27 August 2026 22:36
Jakarta: Sidang perkara dugaan pencemaran nama baik terkait tudingan ijazah palsu Presiden RI ke-7 Joko Widodo dengan terdakwa Tifauzia Tyassuma alias dokter Tifa di Pengadilan Negeri Jakarta Timur diwarnai perdebatan soal kelengkapan Berita Acara Pemeriksaan (BAP).

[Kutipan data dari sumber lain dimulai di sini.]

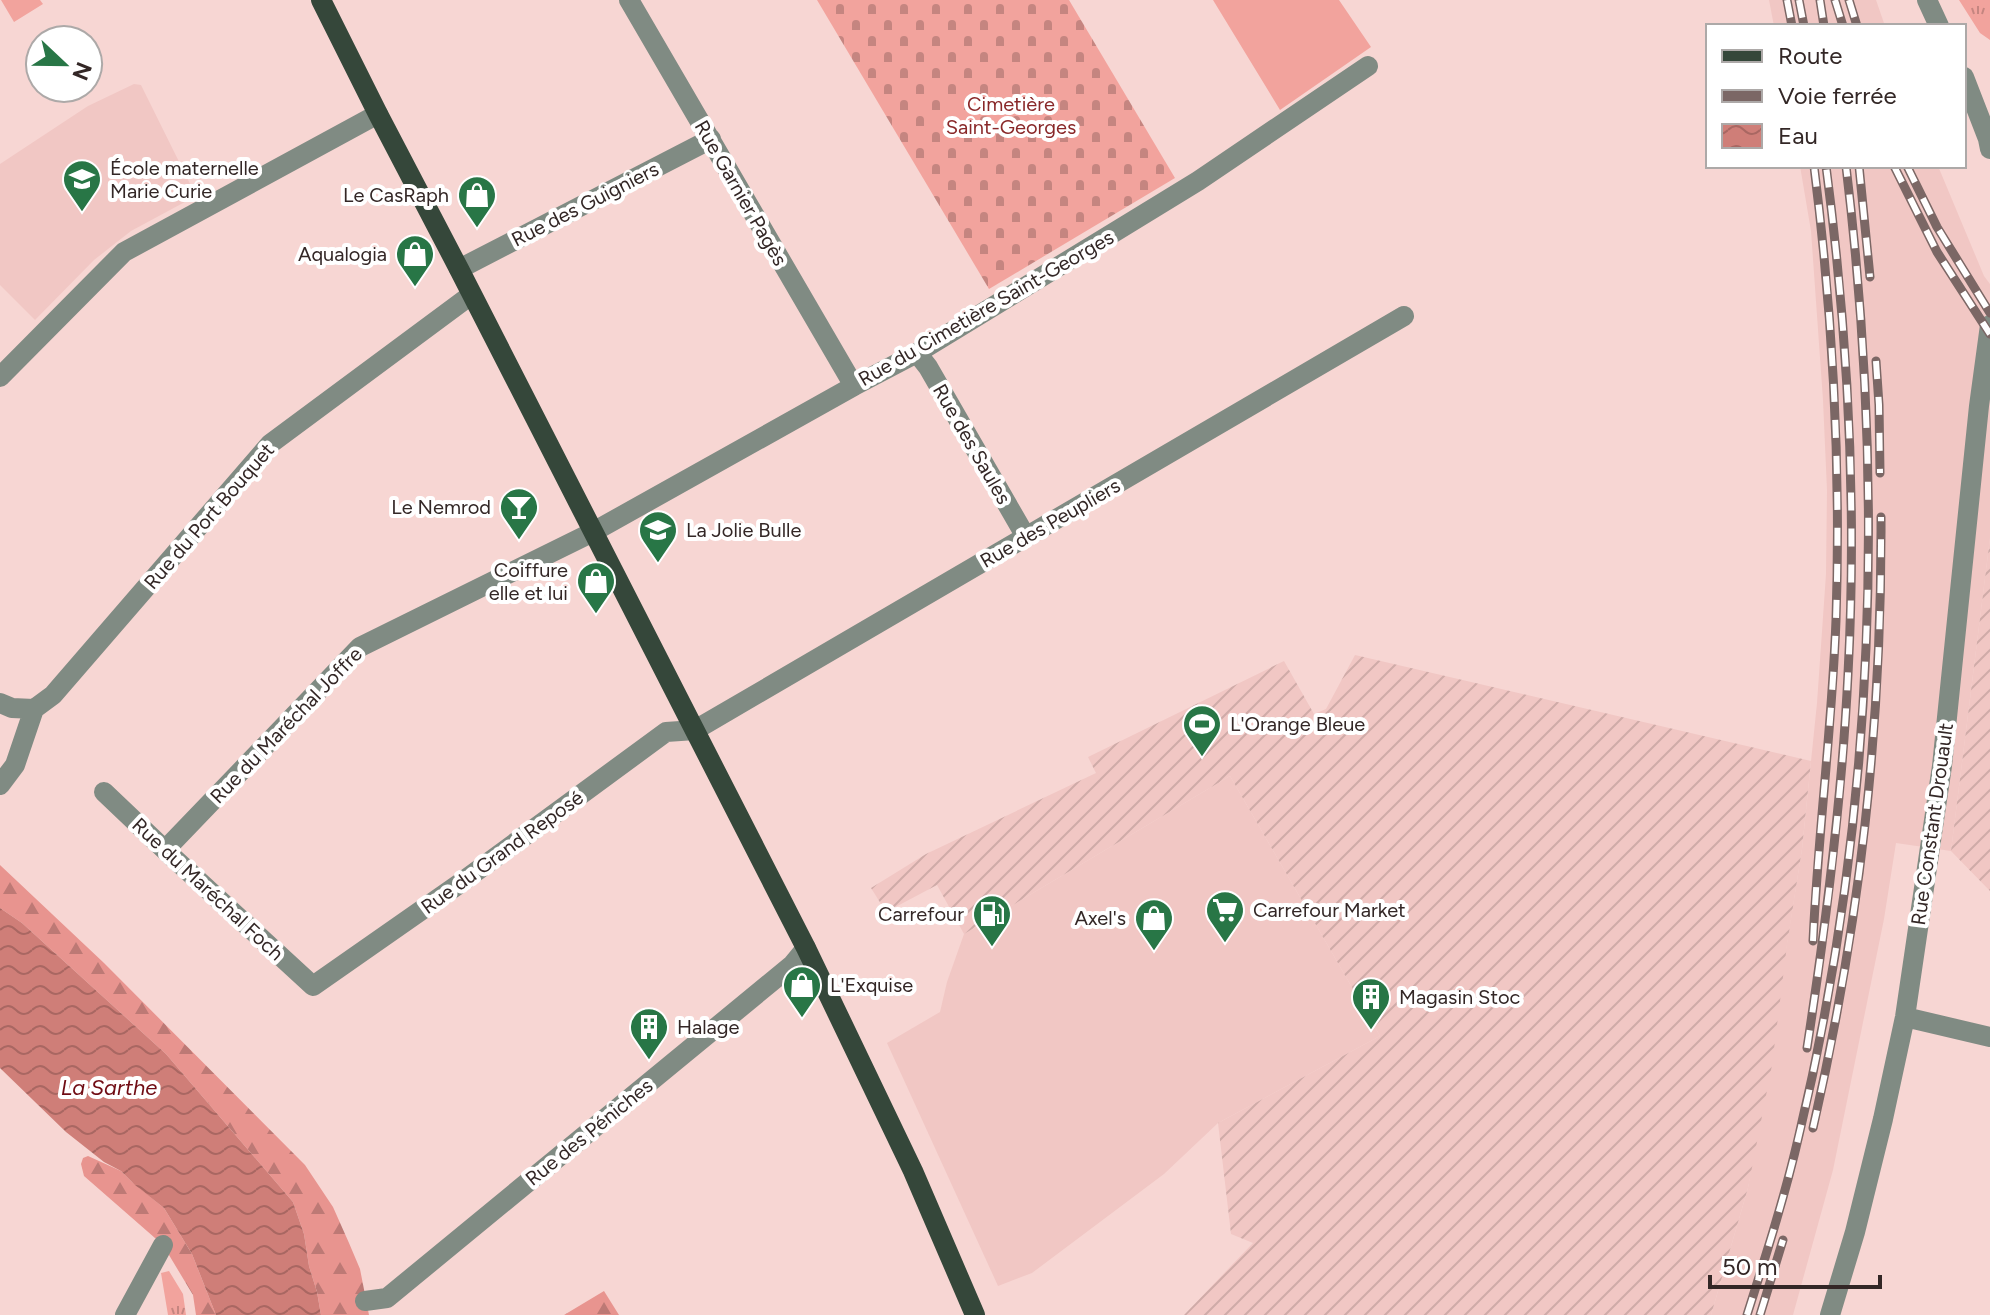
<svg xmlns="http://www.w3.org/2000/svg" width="1990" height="1315" font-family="Figtree,sans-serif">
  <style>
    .built { fill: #f1c7c4 }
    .industrial { fill: url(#industrial-furrows) }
    .grass { fill: url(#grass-tufts) }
    .forest { fill: url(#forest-firs) }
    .cemetery { fill: url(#cemetery-stones) }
    .pitch { fill: #f2a39d }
    .water { fill: url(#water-waves) }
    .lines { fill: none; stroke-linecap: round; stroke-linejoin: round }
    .minor { stroke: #808b83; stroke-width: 20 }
    .major { stroke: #35473a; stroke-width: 20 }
    .rail-casing { stroke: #7b6765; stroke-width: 9 }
    .rail { stroke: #fff; stroke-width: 6; stroke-dasharray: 18; stroke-linecap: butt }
    .labels { text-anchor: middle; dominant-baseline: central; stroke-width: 8; stroke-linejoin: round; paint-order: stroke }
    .park-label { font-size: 20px; fill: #892829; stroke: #fff }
    .poi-label { font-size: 20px; fill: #332726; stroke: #fff; text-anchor: start }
    .street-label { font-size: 20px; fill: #332726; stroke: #fff }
    .water-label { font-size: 22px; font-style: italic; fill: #700c14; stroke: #fff }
  </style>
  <defs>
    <pattern id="industrial-furrows" width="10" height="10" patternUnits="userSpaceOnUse" patternTransform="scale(2)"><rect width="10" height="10" fill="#f1c7c4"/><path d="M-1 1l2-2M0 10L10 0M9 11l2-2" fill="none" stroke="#cfaba8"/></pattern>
    <pattern id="grass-tufts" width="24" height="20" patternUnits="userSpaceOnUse" patternTransform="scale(2)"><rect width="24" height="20" fill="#f2a39d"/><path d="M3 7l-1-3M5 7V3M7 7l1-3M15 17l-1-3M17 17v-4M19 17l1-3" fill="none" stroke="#c58580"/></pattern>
    <pattern id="forest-firs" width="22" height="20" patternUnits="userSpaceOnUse" patternTransform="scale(2)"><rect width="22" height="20" fill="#e8948f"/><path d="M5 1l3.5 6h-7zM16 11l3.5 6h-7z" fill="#bd7975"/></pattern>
    <pattern id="cemetery-stones" width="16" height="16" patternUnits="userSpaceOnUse" patternTransform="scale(2)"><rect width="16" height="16" fill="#f2a39d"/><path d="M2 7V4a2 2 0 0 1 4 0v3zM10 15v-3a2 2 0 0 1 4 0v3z" fill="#c58580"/></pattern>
    <pattern id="water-waves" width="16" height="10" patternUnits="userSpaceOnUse" patternTransform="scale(2)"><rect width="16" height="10" fill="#cf7e78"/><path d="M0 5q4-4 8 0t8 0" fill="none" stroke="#a96762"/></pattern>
  </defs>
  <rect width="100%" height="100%" fill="#f7d6d3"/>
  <path class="built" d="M1769,0H1876L1885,26H1774Z
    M134,84L141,85L196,196L131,231L94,260L35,320L0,285V164L88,106Z
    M1800,166H1938L1984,276L1990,284V538L1951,851L1896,843L1884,919L1833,1170L1793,1315H1711L1748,1188L1802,849L1817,703L1826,574L1827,490L1823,400L1811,231Z
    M1230,776L1380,1036L1218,1123L1164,1174L1032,1273L998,1286L887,1043L940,1012L947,982L964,934Z"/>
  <path class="industrial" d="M1990,538V891L1951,851Z
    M1355,655L1811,761L1802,849L1787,945L1772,1065L1748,1188L1711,1315H1184L1253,1243L1231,1234L1218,1123L1380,1036L1230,776L964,934L937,885L886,912L871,888L926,854L1096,773L1088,757L1284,661L1314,714L1326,709Z"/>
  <path class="grass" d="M1959,0H1990V40L1980,33Z
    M169,1271L183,1294L186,1315H168L161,1273Z"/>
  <path class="forest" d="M0,865L104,963L305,1165L333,1207L349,1243L360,1269L369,1315H321L317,1292L309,1266L304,1234L293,1202L166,1054L22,923L0,908Z
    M88,1156L121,1171L132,1182L164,1208L192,1254L216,1315H196L193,1295L163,1245L84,1176L81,1164L83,1158Z
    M604,1291L619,1315H564Z"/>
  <path class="cemetery" d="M817,0H1069L1175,178L989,289Z"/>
  <path class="pitch" d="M1,0H40L43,4L14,22Z
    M1213,0H1339L1371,47L1280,110Z"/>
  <path class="water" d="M0,908L22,923L166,1054L293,1202L304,1234L309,1266L317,1292L321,1315H216L192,1254L164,1208L135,1185L121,1171L104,1162L66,1132L0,1068Z"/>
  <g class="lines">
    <path class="minor" d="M629,0L854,386
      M1927,0L1939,26
      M1964,77L1988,139L1990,149
      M459,269L711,139
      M917,353L928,367L1026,537
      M0,377L124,252L378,114
      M0,703L12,708L34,709
      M0,785L15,765L34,709L53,695L270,444L471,295
      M104,792L165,850L313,986L459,884L666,732L695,730L1404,316
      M165,850L360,647L593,532L854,386L917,353L1198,181L1368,66
      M1905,1017L1990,1037
      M365,1301L387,1298L792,965L806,948
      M125,1315L163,1245
      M1830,1315L1855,1232L1883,1119L1905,1017L1942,766L1979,406L1990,325"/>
    <path class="major" d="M321,0L378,114L459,269L806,948L913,1171L975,1315"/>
    <defs>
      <path id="rail" d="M1787,0L1792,26
        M1799,0L1804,26
        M1820,0L1824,26
        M1835,0L1843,26
        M1849,0L1857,26
        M1859,166L1870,277
        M1894,166L1937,252L1990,334
        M1907,166L1937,227L1990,313
        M1876,361L1879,405L1880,473
        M1813,941C1818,834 1832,728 1836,620C1841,468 1833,317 1814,166
        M1807,1048C1826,924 1842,800 1848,674C1857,505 1848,334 1826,166
        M1813,1128C1860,923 1882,727 1881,517
        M1747,1315C1766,1255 1785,1196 1799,1135C1875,817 1885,489 1846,166
        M1760,1315L1783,1240"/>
    </defs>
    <use href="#rail" class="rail-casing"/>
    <use href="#rail" class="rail"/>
  </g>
  <defs>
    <symbol id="school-pin" viewBox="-11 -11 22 30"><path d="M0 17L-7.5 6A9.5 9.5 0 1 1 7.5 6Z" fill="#287646" stroke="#fff"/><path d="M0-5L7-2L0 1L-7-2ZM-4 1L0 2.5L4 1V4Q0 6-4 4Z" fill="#fff"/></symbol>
    <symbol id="shop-pin" viewBox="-11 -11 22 30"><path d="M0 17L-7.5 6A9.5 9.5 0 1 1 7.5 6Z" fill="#287646" stroke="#fff"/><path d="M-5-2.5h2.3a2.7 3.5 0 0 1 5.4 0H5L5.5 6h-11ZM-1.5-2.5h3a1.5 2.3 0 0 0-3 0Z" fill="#fff"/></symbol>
    <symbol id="bar-pin" viewBox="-11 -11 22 30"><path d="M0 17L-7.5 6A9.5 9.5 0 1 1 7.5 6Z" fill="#287646" stroke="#fff"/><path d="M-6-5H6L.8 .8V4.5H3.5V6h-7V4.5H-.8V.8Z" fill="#fff"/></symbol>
    <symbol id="stadium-pin" viewBox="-11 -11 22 30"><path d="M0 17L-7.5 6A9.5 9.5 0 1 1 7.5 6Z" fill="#287646" stroke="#fff"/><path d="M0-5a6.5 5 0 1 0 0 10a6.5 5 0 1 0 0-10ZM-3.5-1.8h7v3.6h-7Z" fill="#fff"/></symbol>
    <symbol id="supermarket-pin" viewBox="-11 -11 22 30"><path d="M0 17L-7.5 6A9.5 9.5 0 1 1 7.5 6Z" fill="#287646" stroke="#fff"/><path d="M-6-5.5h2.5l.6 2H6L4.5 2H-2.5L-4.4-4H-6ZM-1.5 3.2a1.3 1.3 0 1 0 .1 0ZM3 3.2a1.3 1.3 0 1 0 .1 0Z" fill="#fff"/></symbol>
    <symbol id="fuel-pin" viewBox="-11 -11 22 30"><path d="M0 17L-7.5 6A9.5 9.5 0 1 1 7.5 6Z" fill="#287646" stroke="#fff"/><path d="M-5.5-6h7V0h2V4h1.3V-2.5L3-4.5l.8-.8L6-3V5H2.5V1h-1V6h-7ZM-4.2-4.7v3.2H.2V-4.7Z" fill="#fff"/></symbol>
    <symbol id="building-pin" viewBox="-11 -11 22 30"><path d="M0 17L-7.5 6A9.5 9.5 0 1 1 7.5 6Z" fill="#287646" stroke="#fff"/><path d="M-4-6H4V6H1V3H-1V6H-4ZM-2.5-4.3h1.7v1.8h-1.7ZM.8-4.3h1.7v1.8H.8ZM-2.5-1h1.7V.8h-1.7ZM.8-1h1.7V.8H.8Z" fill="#fff"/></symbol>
  </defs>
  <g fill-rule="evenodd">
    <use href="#school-pin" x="60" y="157" width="44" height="60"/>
    <use href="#shop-pin" x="455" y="173" width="44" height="60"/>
    <use href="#shop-pin" x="393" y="232" width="44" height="60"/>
    <use href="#bar-pin" x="497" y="485" width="44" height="60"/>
    <use href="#school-pin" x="636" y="508" width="44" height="60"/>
    <use href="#shop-pin" x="574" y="559" width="44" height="60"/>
    <use href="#stadium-pin" x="1180" y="702" width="44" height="60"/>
    <use href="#supermarket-pin" x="1203" y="888" width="44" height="60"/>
    <use href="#fuel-pin" x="970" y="892" width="44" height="60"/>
    <use href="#shop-pin" x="1132" y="896" width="44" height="60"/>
    <use href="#shop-pin" x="780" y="963" width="44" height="60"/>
    <use href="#building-pin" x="1349" y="975" width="44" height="60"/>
    <use href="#building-pin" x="627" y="1005" width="44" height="60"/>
  </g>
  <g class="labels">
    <g class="park-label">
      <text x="1011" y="104">Cimetière<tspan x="1011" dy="23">Saint-Georges</tspan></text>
    </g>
    <g class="poi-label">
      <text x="110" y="168">École maternelle<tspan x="110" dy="23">Marie Curie</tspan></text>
      <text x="449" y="195" text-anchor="end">Le CasRaph</text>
      <text x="387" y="254" text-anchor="end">Aqualogia</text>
      <text x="491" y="507" text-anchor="end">Le Nemrod</text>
      <text x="686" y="530">La Jolie Bulle</text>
      <text x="568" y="570" text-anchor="end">Coiffure<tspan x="568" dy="23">elle et lui</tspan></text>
      <text x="1230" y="724">L'Orange Bleue</text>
      <text x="1253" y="910">Carrefour Market</text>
      <text x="964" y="914" text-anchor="end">Carrefour</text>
      <text x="1126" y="918" text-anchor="end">Axel's</text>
      <text x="830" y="985">L'Exquise</text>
      <text x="1399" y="997">Magasin Stoc</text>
      <text x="677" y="1027">Halage</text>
    </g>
    <g class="street-label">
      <text transform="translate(741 193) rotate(60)">Rue Garnier Pagès</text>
      <text transform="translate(585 204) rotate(-27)">Rue des Guigniers</text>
      <text transform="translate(986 308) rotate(-30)">Rue du Cimetière Saint-Georges</text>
      <text transform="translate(972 444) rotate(60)">Rue des Saules</text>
      <text transform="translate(209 516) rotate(-49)">Rue du Port Bouquet</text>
      <text transform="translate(1050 523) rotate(-30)">Rue des Peupliers</text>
      <text transform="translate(286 725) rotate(-46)">Rue du Maréchal Joffre</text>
      <text transform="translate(1932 824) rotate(-82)">Rue Constant Drouault</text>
      <text transform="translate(502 852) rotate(-36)">Rue du Grand Reposé</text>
      <text transform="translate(208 889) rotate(43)">Rue du Maréchal Foch</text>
      <text transform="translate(589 1132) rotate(-39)">Rue des Péniches</text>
    </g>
    <g class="water-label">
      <text x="109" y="1087">La Sarthe</text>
    </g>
  </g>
  <rect x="1706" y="24" width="260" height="144" fill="#ffffff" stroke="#ada9a8" stroke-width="2"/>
  <rect x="1722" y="50" width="40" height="12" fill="#35473a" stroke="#ada9a8" stroke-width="2"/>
  <text x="1778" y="64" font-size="24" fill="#332726">Route</text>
  <rect x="1722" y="90" width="40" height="12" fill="#7b6765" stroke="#ada9a8" stroke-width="2"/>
  <text x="1778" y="104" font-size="24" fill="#332726">Voie ferrée</text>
  <rect x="1722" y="124" width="40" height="24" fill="url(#water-waves)" stroke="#ada9a8" stroke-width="2"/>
  <text x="1778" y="144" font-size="24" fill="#332726">Eau</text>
  <g transform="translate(64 64) rotate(112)"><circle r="38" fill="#ffffff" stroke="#ada9a8" stroke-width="2"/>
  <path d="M0-6L14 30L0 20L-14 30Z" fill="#287646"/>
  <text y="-12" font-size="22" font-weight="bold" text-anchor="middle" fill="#332726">N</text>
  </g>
  <path d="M1710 1275v12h170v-12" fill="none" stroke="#332726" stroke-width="4"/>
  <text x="1722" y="1275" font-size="24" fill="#332726" stroke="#ffffff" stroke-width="6" paint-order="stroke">50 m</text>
</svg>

Kuasa hukum dokter Tifa, Muhammad Taufiq, memprotes Jaksa Penuntut Umum (JPU) yang dinilai belum menyerahkan kelengkapan berkas perkara dan barang bukti. Menurutnya, dokumen tersebut diperlukan untuk menentukan strategi pembelaan terdakwa.
"Agar sidang ini fair. Ya kalau enggak bagaimana kita bisa melawan?" ujar Taufiq dalam persidangan, dikutip dari tayangan Primetime News Metro TV, Kamis 27 Agustus 2026.
Hakim Ketua Christina Endarwati kemudian menengahi perdebatan tersebut. Ia menegaskan penyerahan berkas perkara merupakan bagian dari kewajiban dalam proses pelimpahan perkara dan diperlukan untuk kepentingan pembelaan terdakwa sesuai aturan Kitab Undang-Undang Hukum Acara Pidana (KUHAP).
Hakim meminta JPU melengkapi dokumen yang dibutuhkan di luar persidangan agar proses persidangan tidak kembali diwarnai perdebatan.
"Silakan diberikan untuk kepentingan pembelaan. Jadi tidak perlu berdebat di persidangan," kata Christina.
Sementara itu, JPU sempat menyatakan tidak memiliki kewajiban menyerahkan barang bukti kepada pihak terdakwa dan meminta dasar hukum terkait permintaan tersebut.